─── Material for this task ───

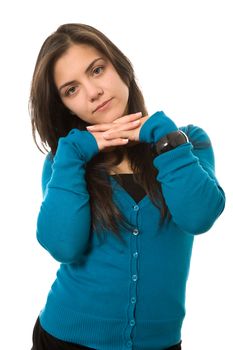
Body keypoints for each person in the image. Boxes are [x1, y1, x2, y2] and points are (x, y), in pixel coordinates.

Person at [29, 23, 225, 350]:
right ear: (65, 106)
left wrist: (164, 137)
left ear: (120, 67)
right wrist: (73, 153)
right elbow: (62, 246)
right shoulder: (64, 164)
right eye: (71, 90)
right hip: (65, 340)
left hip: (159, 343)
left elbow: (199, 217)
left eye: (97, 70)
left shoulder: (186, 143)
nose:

───
─── Material for this task ───

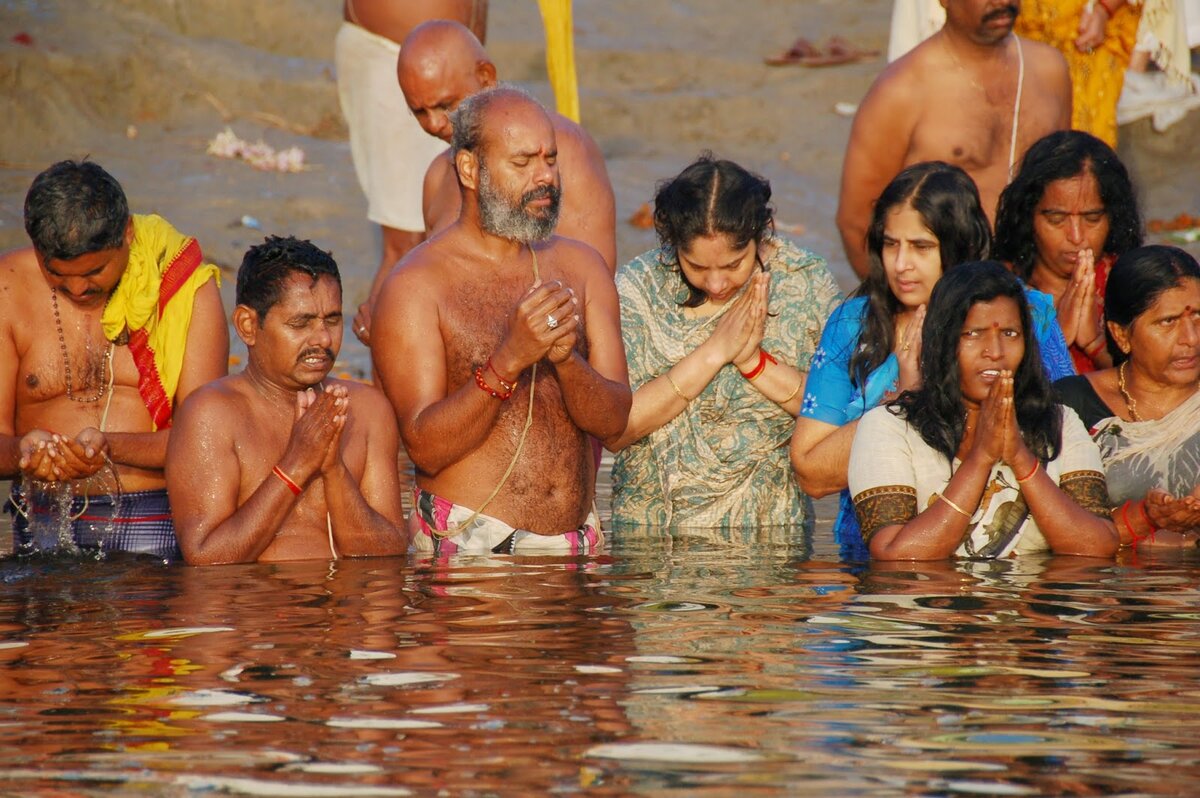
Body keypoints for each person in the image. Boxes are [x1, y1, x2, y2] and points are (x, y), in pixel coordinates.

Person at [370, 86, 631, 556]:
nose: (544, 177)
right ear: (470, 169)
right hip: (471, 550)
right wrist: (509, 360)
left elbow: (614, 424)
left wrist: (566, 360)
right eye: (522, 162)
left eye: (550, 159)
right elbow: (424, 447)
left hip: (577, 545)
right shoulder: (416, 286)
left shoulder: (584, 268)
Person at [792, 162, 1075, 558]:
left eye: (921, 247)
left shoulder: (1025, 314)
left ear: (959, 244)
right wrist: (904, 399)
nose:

───

# [Task goal]
Given the records above, reproduce precisely and only the lines between the line holding "left elbow: (614, 424)" and the line holding "left ear: (959, 244)", inclusive.

# [Result of the task]
left elbow: (614, 424)
left wrist: (566, 360)
right eye: (522, 162)
left eye: (550, 159)
right elbow: (424, 447)
left hip: (577, 545)
right shoulder: (416, 286)
left shoulder: (584, 268)
Person at [792, 162, 1075, 558]:
left eye: (921, 247)
left shoulder: (1025, 314)
left ear: (959, 244)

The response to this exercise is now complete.